* DATA FOR THE TASK:
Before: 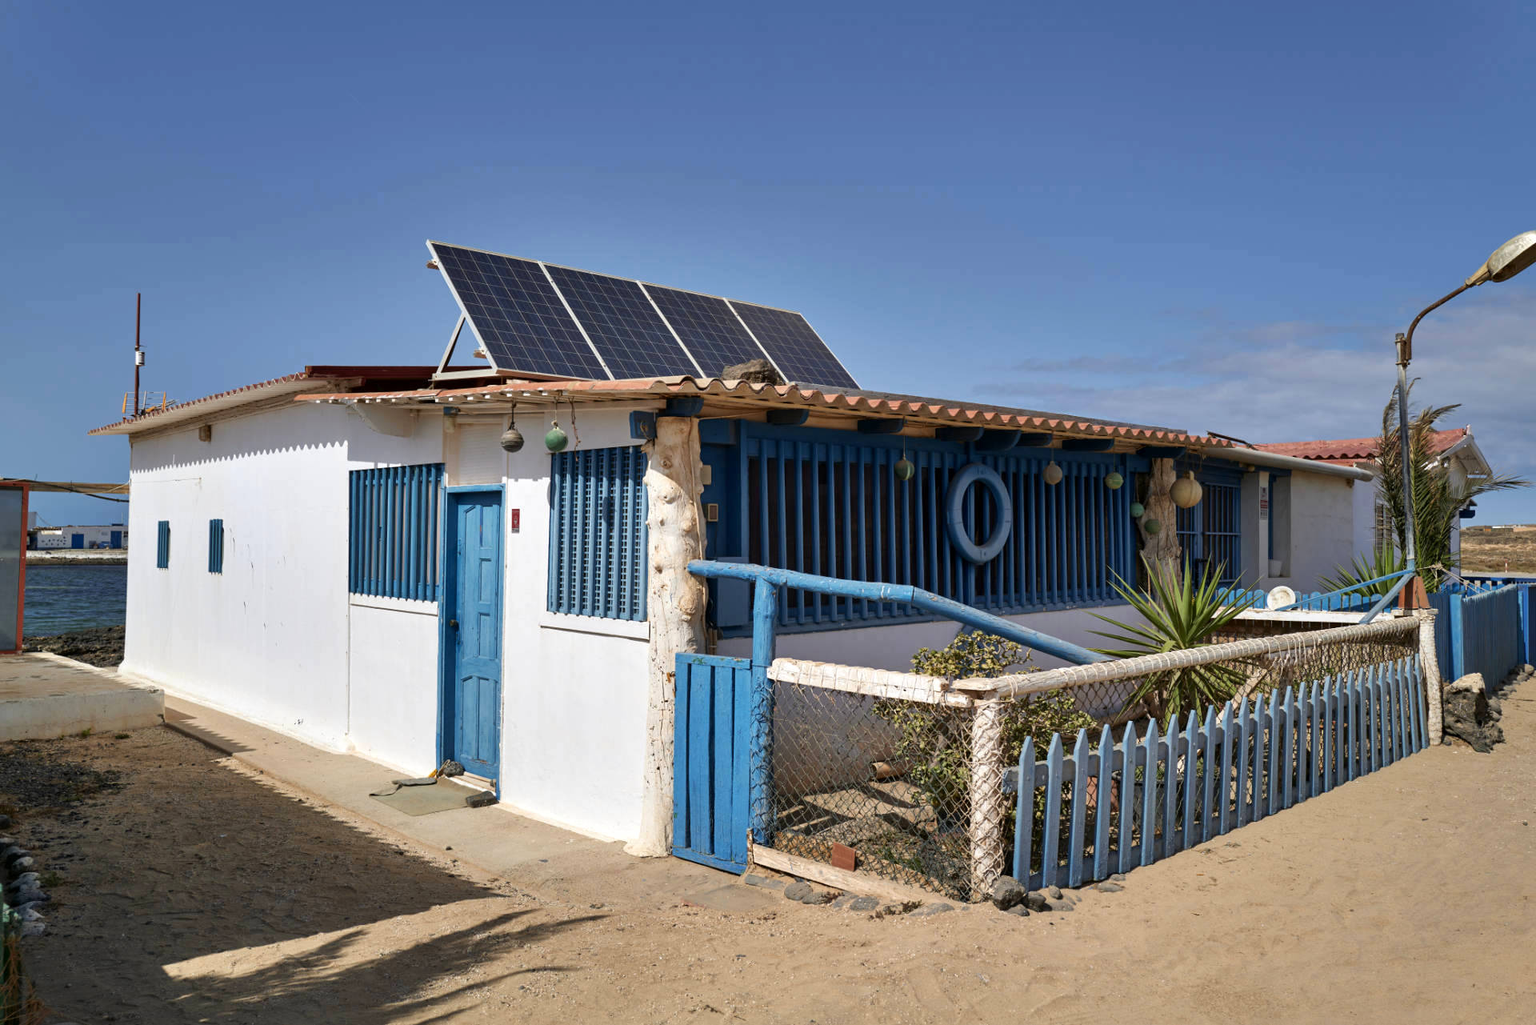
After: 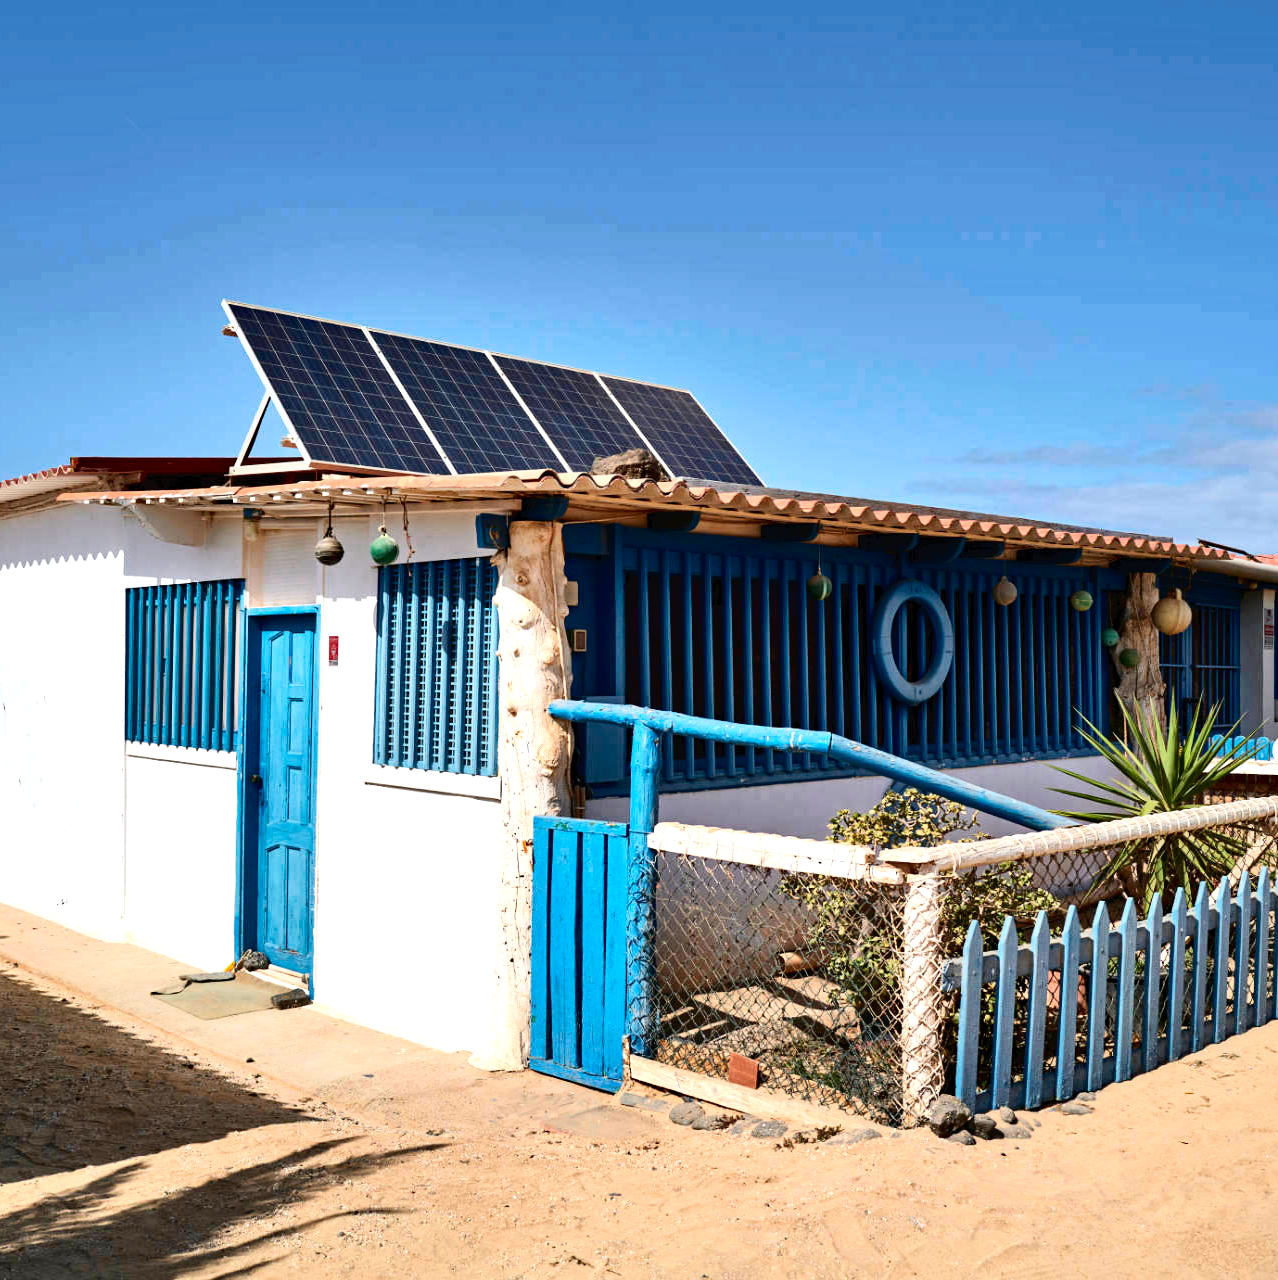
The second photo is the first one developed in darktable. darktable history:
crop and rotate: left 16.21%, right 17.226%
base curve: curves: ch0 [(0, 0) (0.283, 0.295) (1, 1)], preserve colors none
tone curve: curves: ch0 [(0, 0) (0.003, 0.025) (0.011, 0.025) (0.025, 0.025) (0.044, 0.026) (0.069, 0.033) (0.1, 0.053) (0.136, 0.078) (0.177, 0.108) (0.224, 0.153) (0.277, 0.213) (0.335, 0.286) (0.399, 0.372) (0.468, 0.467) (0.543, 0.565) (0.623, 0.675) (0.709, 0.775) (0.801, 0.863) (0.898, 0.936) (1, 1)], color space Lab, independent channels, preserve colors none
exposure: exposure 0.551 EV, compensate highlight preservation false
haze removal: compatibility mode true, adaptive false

...

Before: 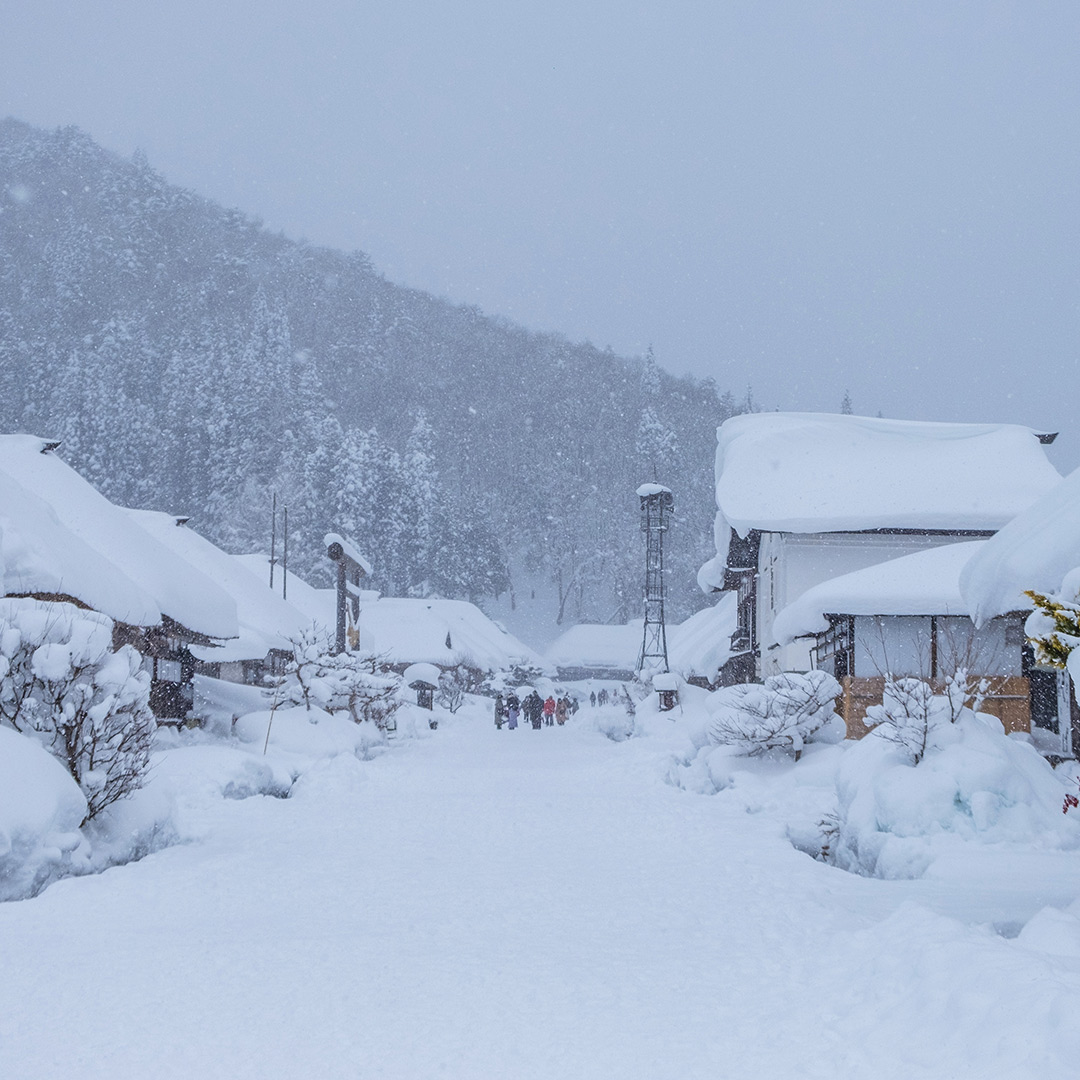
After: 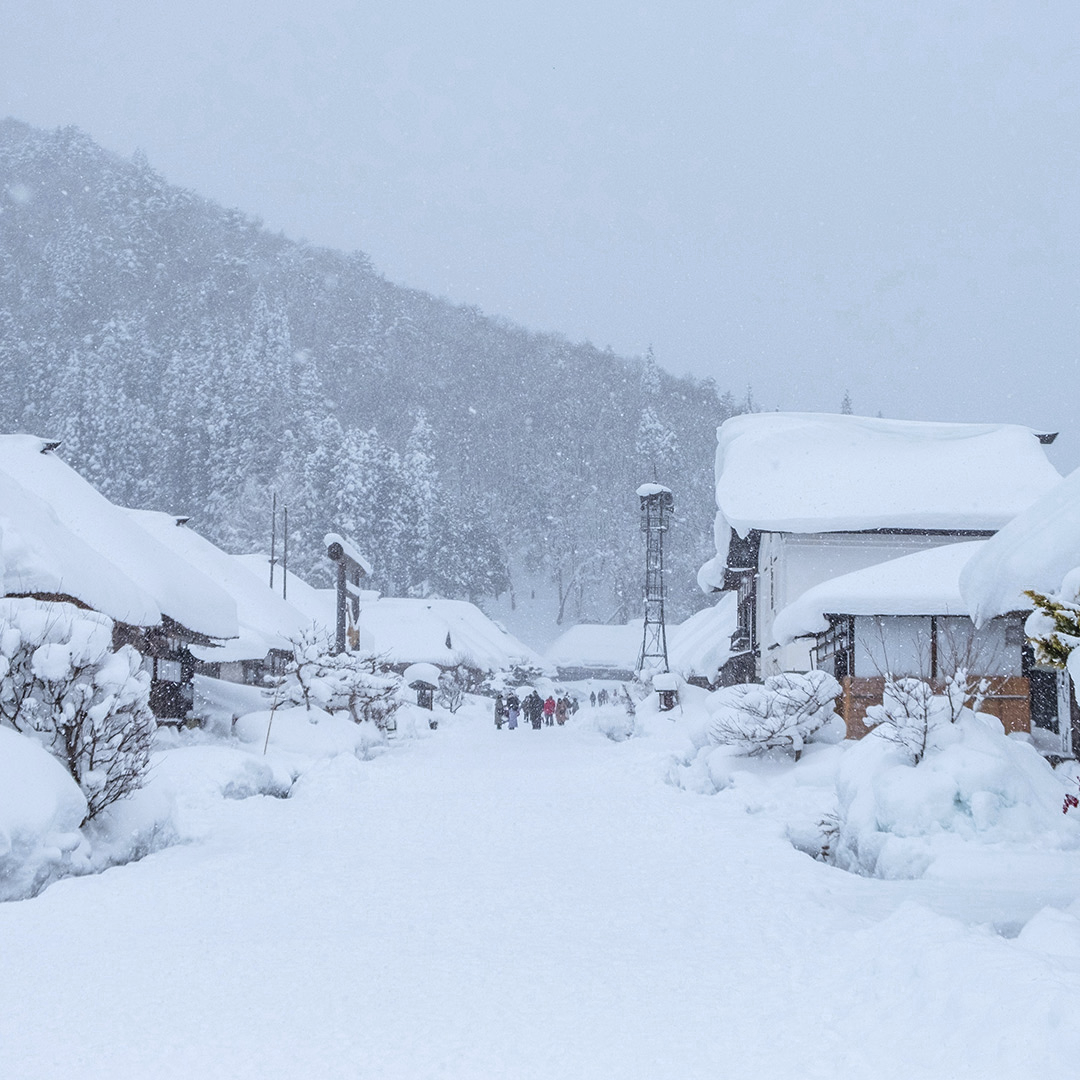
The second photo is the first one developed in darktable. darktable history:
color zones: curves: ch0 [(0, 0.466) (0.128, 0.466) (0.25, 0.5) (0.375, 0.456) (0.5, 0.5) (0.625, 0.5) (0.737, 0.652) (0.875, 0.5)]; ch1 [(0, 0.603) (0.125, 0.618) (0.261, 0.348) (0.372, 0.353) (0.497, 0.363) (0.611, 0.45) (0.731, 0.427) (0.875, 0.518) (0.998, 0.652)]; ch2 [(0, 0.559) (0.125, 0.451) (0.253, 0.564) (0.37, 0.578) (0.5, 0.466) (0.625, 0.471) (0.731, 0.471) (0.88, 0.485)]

* WHAT TO PRODUCE:
How many lines of the records contain the string "preserve"? Reply with the number alone.

* TASK OUTPUT:
2